Merit Selection Not so Meritorious?
Intriguing article in the Wall Street Journal on merit selection of judges, and John Grisham's latest novel, (HT to PA Clean Sweep), that is timely given the push for merit selection in PA. The model preferred by Messrs. Soros and Grisham is known to fans as "merit selection," a method already in use in more than 20 states in some form. Under this plan, an appellate judicial commission selects a slate of judges from which the governor must choose. Intended to keep politics out of judicial appointments, judicial commissions have become agents of politicization themselves, steadily tilting state court systems to the left. Power inevitably comes to reside in the hands of the state's trial lawyers, who end up sitting on the commission. And that means lawyers pick the judges before whom their cases will appear -- a conflict apparently lost on Mr. Grisham, a former trial lawyer himself. One of the most heated battles has been in Missouri, where three of the judicial commission's seven spots are held by trial lawyers with specialties in medical malpractice, personal injury and product liability. … In a result that might surprise Mr. Grisham, a 2007 Harvard study actually found that judges who are elected directly by voters are overall less corrupt than those who win their robes through other methods of selection. Direct election may raise concerns about campaign contributions and the appearance of influence, but it also has the virtue of accountability to the electorate. Though judges in Missouri stand for so-called "retention" elections, these are little more than uncontested pageants.

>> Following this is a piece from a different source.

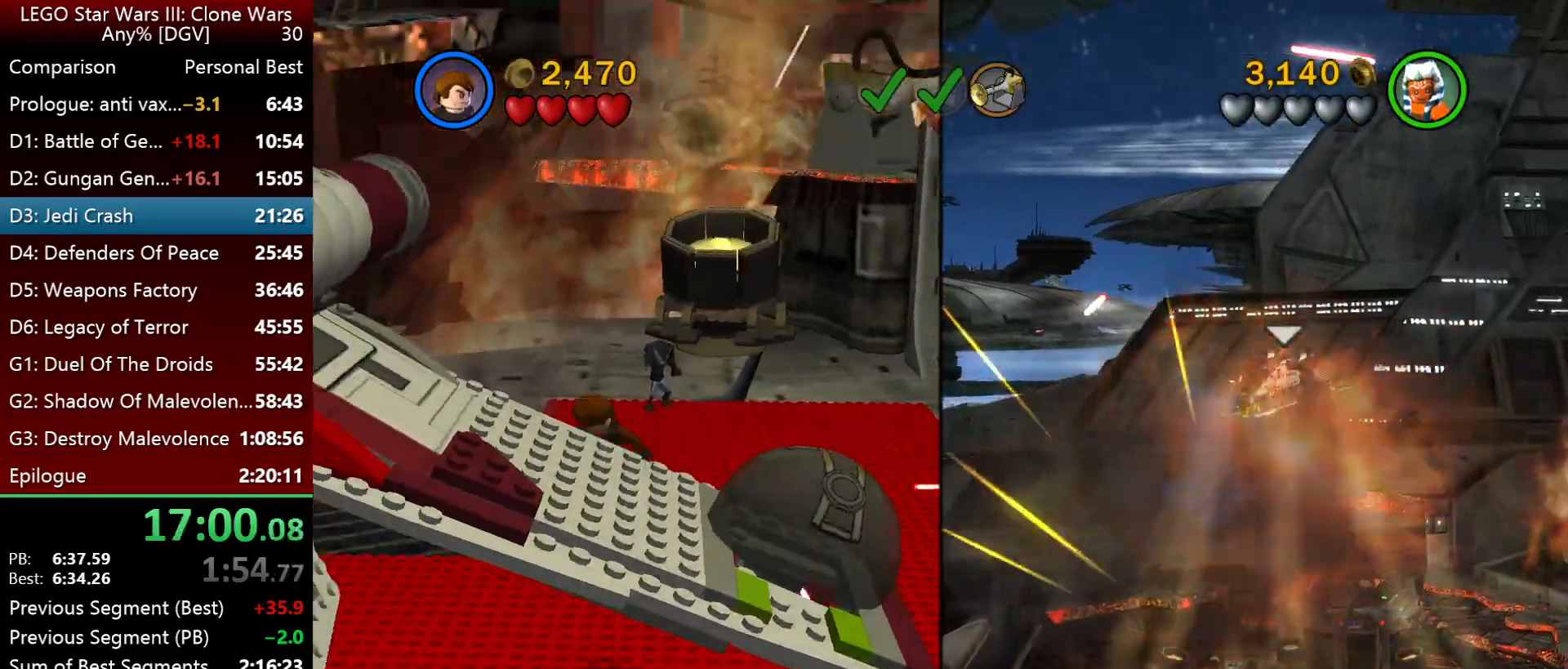
{"keys": [], "events": [[100, "f2", "down"], [200, "f2", "up"]]}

Judges already have the weight of incumbency on their side by the time they face the voters -- and it shows. No appellate court judge has ever lost a retention election in Missouri.
1 comment:
Thanks for writing about merit selection. I wanted to give you some factual information about the Harvard study mentioned in the Wall Street Journal editorial(3/20/08). The author of that editorial mischaracterized both the focus and conclusions of the 2007 Harvard study. That study did not even address corruption in the judiciary and certainly did not conclude that the method of judicial selection affects levels of corruption in the judiciary. Instead, the study addressed whether the way a state picks judges affects the ability of the judiciary to thwart corruption by the other branches of government. The editorial twisted the results of the study to attack those in favor of merit selection. So you know, this information is being submitted to the Wall Street Journal in the form of a letter to the editor.